Baby Love by Harper Logan

Baby Love by Harper Logan

Author:Harper Logan [Logan, Harper]
Language: eng
Format: epub
Published: 2018-02-26T06:00:00+00:00


Chapter 22

Rafe

“Here, sweetie.” I held the spoon to Abby’s lips. “It’s a nice homemade chicken soup, perfect for when you’re sick. Don’t you want to try it?”

Abby smacked my hand, and despite my efforts to keep it steady, soup splattered onto her high chair. I wasn’t surprised, seeing as she’d done the same with the last ten spoonfuls. I’d kept trying out of optimism, or maybe not knowing what else to do.

The antibiotics Dr. Keene had prescribed must’ve been kicking in, because Abby had gotten a lot better over the past twenty-four hours. She coughed less, and when she did, the spasms were much less violent.

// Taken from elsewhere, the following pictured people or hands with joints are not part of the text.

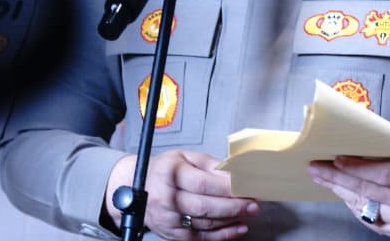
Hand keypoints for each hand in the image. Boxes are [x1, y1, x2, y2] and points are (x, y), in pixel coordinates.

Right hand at [106, 151, 258, 239]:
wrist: (136, 186)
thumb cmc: (164, 169)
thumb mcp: (185, 156)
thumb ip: (210, 164)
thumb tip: (236, 172)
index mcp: (170, 173)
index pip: (203, 183)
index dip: (227, 187)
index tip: (246, 186)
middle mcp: (166, 198)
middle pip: (204, 206)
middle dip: (233, 206)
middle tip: (253, 203)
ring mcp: (168, 218)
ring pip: (204, 223)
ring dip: (230, 219)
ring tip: (249, 213)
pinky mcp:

Seeing her like that had been one of the most terrifying experiences of my life. The only time I remembered being more scared was when she’d first been born. I’d held her in the hospital, this tiny wrinkled miniature human, and known she was totally helpless and that I was one of the two people she’d rely on to survive.

Since I was giving up on feeding Abby for the moment, I reached for my phone. I’d been calling Carmine all day, hoping to interrogate her about how the fuck Abby had caught a disease she should’ve been vaccinated for.

Once again, there was no answer. If Carmine was avoiding my calls, she was shooting herself in the foot. The more I called, the more my anger mounted. I was seriously going to scream her ear off when I finally got hold of her.

I’d already known Abby would never be able to rely on her mother. At this point, I saw Carmine more as an egg donor than a mom, anyway. I clearly remembered talking to her about Abby’s doctor appointments during the first year after she was born, when we were still together. On the other hand, I wasn’t exactly shocked that she might’ve lied.

How had I ever had such poor judgment about a person? I’d been crazy about Carmine at one point. Even when she got pregnant, I’d been cautiously optimistic. Despite our youth, I thought we could really make our relationship work.

She’d been a fairly decent mom at first. Easily frustrated, sure, and not necessarily the most interested in her child. I recalled how I’d worried she might be suffering from postpartum depression. She hadn’t wanted to get checked, so I let it slide. The three of us were getting by together, or so I thought.

I’d been completely blindsided when Carmine announced she was in love with someone else. My best friend Vic, to be specific. The double blow hit me hard. I was a zombie for months, going to work and coming home without feeling any kind of emotions. I only felt anything like myself when Abby was with me—I had to pull myself out of my funk for her sake.

Even so, I didn’t notice the signs that Carmine and Vic weren’t taking proper care of Abby when they had her. I’d regret that for the rest of my life.

Picking up the spoon again, I held it out to Abby.